** Opening Extracted entries block **

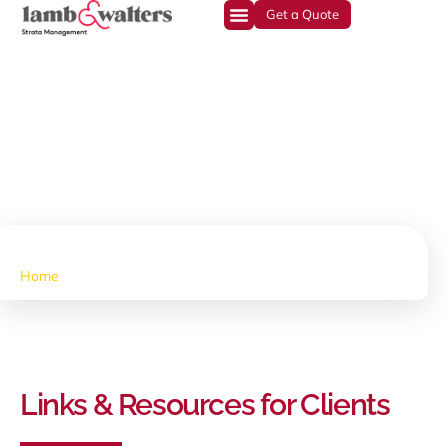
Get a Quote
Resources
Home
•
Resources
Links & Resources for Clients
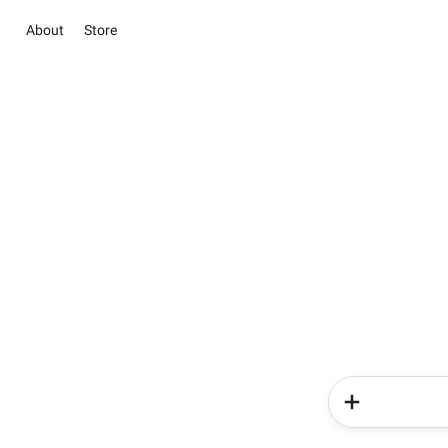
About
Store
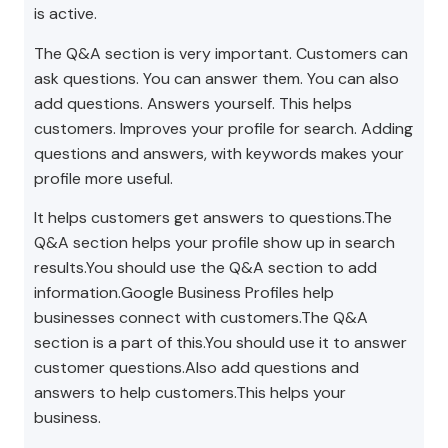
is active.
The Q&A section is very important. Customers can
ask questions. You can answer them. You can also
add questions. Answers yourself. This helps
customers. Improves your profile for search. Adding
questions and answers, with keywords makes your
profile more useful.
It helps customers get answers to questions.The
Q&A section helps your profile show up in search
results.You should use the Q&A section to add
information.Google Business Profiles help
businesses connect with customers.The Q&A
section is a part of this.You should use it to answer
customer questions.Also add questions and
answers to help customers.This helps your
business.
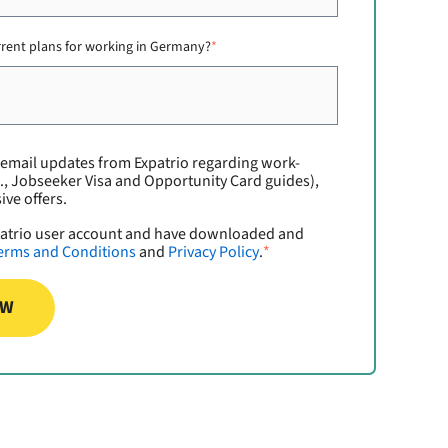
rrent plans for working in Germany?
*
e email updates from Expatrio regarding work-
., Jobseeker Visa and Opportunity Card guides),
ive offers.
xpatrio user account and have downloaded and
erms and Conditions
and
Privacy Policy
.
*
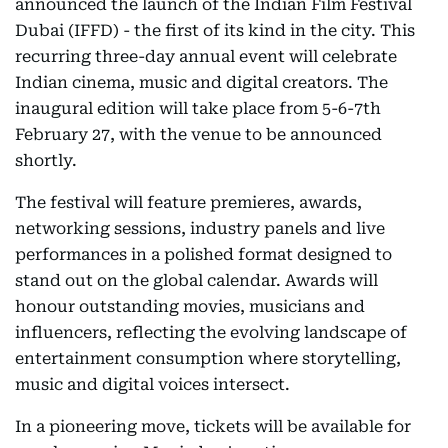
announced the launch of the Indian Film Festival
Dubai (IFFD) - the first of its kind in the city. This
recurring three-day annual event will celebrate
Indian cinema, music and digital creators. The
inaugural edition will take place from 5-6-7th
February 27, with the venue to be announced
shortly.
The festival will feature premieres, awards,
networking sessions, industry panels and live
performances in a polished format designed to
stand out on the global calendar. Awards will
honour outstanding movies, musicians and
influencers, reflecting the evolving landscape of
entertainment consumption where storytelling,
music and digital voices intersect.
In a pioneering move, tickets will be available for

** Closing Extracted entries block **
** Opening Extracted entries block **

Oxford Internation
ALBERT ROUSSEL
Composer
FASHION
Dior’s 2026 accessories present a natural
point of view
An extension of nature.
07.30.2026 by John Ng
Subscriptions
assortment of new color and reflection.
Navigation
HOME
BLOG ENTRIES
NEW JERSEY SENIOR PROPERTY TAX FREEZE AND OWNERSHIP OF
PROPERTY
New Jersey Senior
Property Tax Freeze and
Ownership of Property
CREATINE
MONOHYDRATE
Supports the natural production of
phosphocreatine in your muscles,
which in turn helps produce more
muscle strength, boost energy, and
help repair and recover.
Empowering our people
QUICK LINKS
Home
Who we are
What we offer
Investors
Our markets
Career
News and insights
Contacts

** Closing Extracted entries block **

# What you are asked to do
Give the lines starting at the one that contains "Get a Quote" and ending at the one that contains "In a pioneering" as a numbered list, skipping any blank lines. Leave the pictures out of the answer.

# The completed task
1. Get a Quote
2. Resources
3. Home
4. •
5. Resources
6. Links & Resources for Clients
7. About
8. Store
9. is active.
10. The Q&A section is very important. Customers can
11. ask questions. You can answer them. You can also
12. add questions. Answers yourself. This helps
13. customers. Improves your profile for search. Adding
14. questions and answers, with keywords makes your
15. profile more useful.
16. It helps customers get answers to questions.The
17. Q&A section helps your profile show up in search
18. results.You should use the Q&A section to add
19. information.Google Business Profiles help
20. businesses connect with customers.The Q&A
21. section is a part of this.You should use it to answer
22. customer questions.Also add questions and
23. answers to help customers.This helps your
24. business.
25. rrent plans for working in Germany?
26. *
27. e email updates from Expatrio regarding work-
28. ., Jobseeker Visa and Opportunity Card guides),
29. ive offers.
30. xpatrio user account and have downloaded and
31. erms and Conditions
32. and
33. Privacy Policy
34. .
35. *
36. announced the launch of the Indian Film Festival
37. Dubai (IFFD) - the first of its kind in the city. This
38. recurring three-day annual event will celebrate
39. Indian cinema, music and digital creators. The
40. inaugural edition will take place from 5-6-7th
41. February 27, with the venue to be announced
42. shortly.
43. The festival will feature premieres, awards,
44. networking sessions, industry panels and live
45. performances in a polished format designed to
46. stand out on the global calendar. Awards will
47. honour outstanding movies, musicians and
48. influencers, reflecting the evolving landscape of
49. entertainment consumption where storytelling,
50. music and digital voices intersect.
51. In a pioneering move, tickets will be available for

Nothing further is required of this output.